- Riverside Cemetery
- U.S. National Register of Historic Places
- U.S. Historic district
- Nearest city: Oswego, New York
- Coordinates: 43°25′24″N 76°28′34″W﻿ / ﻿43.42333°N 76.47611°W
- Area: 68.4 acres (27.7 ha)
- Built: 1855
- Architect: Thomas, Burton Arnold
- NRHP reference No.: 93000854
- Added to NRHP: August 19, 1993

= Riverside Cemetery (Oswego, New York) =

Historic cemetery in New York, United States

Riverside Cemetery is a historic rural cemetery and national historic district located at Oswego in Oswego County, New York. It was established in 1855 and designed by landscape architect Burton Arnold Thomas (1808–1880). Within the boundaries of this contributing site are six contributing buildings, 12 contributing structures, and 18 contributing objects.

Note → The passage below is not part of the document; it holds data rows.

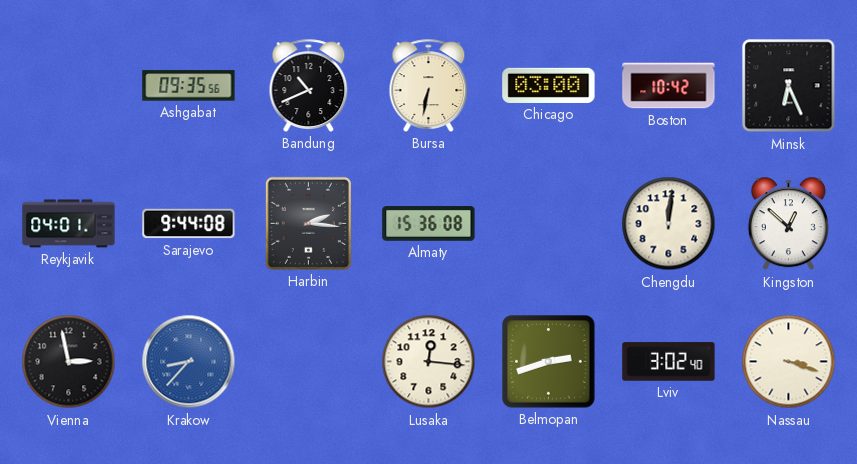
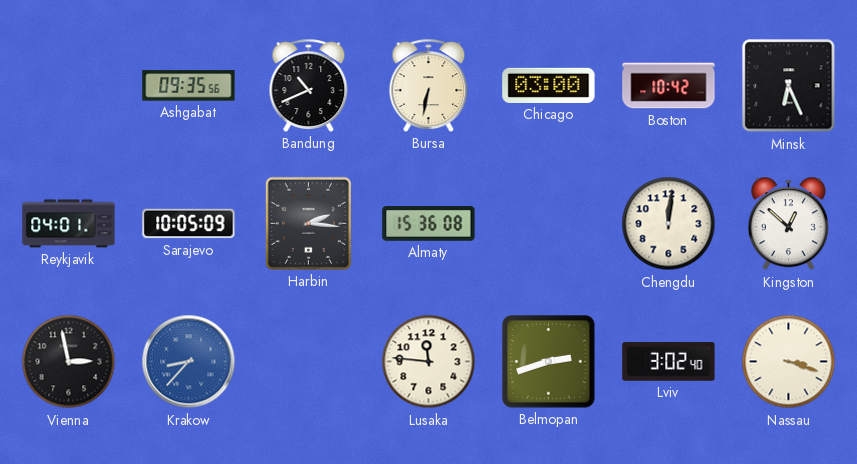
Sarajevo: 9:44 -> 10:05
Lusaka: 12:16 -> 11:46
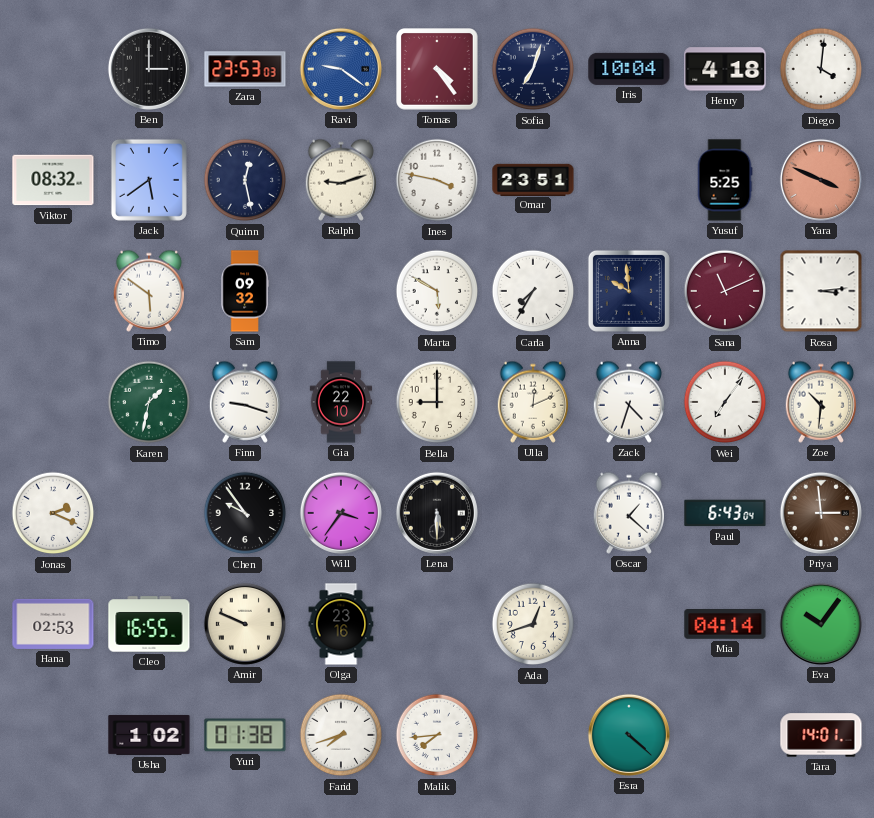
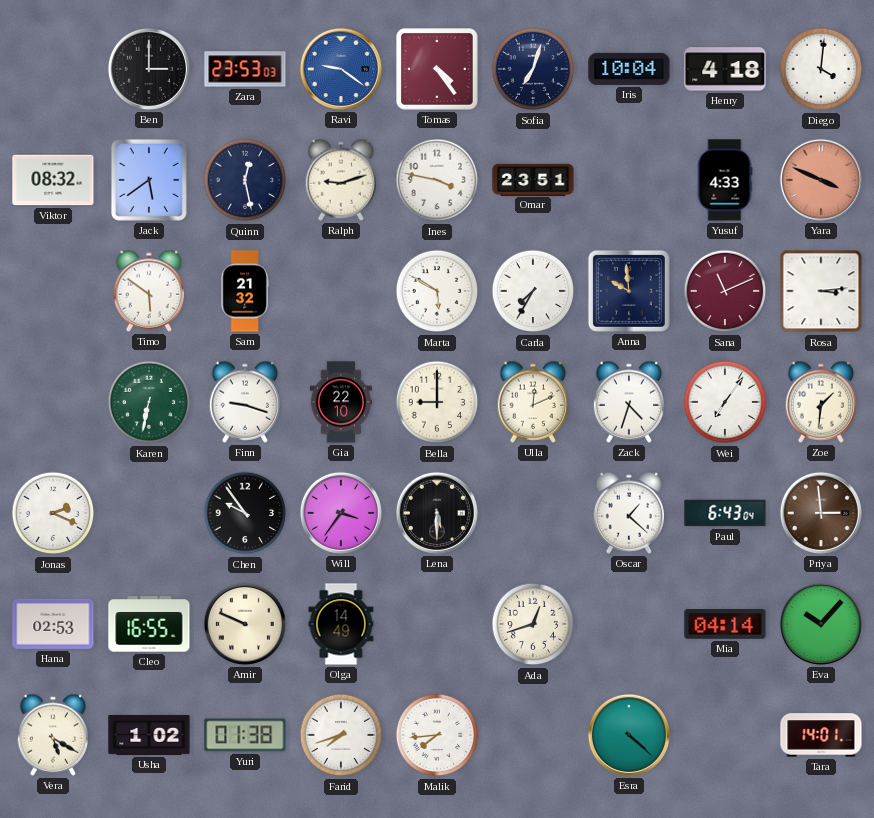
Yusuf: 5:25 -> 4:33
Sam: 09:32 -> 21:32
Karen: 1:32 -> 6:32
Zoe: 10:31 -> 1:31
Olga: 23:16 -> 14:49
Eva: 10:06 -> 10:07
Vera: none -> 5:20
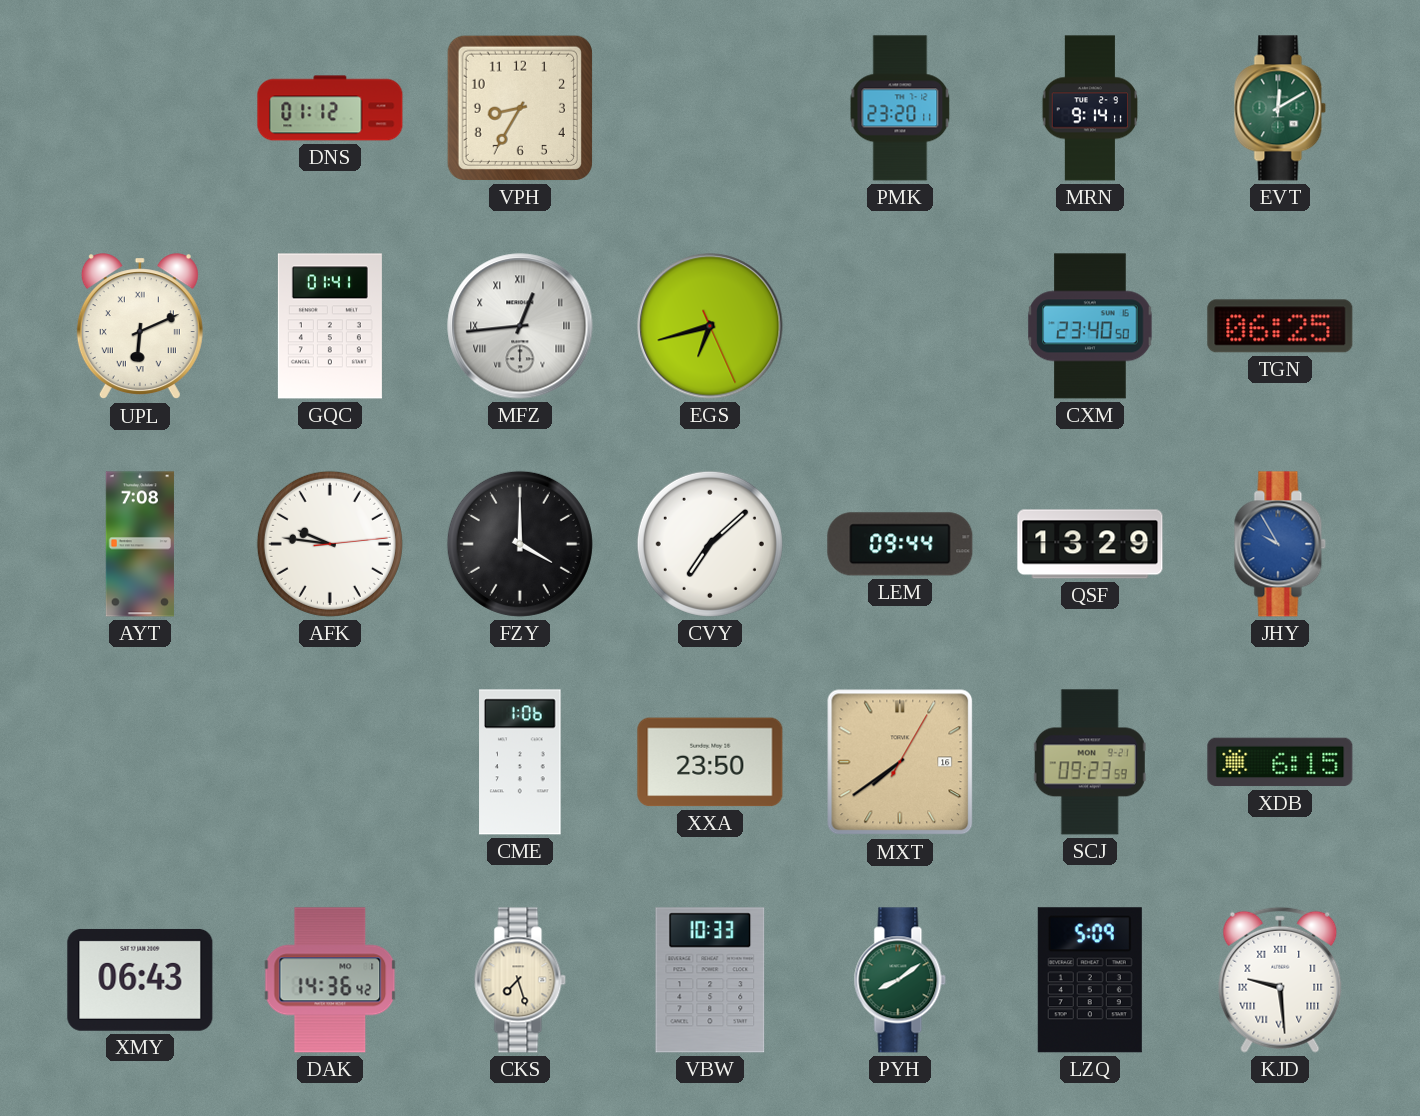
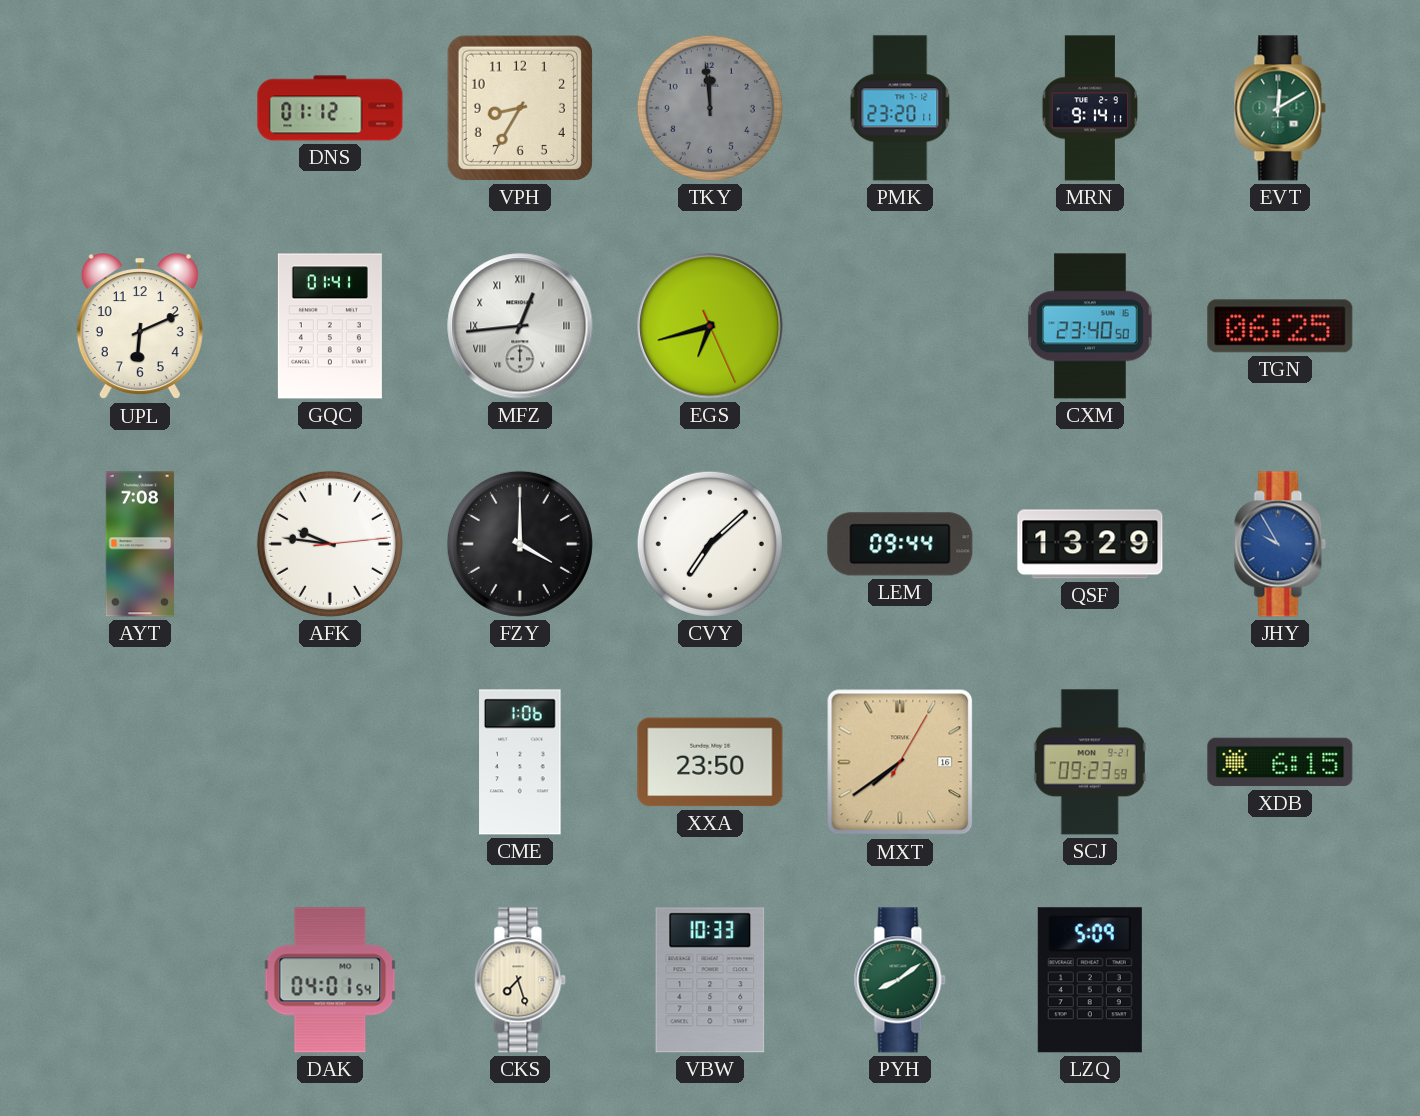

Notable burials include De Witt Clinton Littlejohn (1818–1892), Luther W. Mott (1874–1923), Newton W. Nutting (1840–1889), Joel Turrill (1794–1859), David P. Brewster (1801–1876), Rudolph Bunner (1779–1837), James Cochran (1769–1848), John C. Churchill (1821–1905), Leander Babcock (1811–1864), Abraham P. Grant (1804–1871), and Orville Robinson (1801–1882).

It was listed on the National Register of Historic Places in 1993.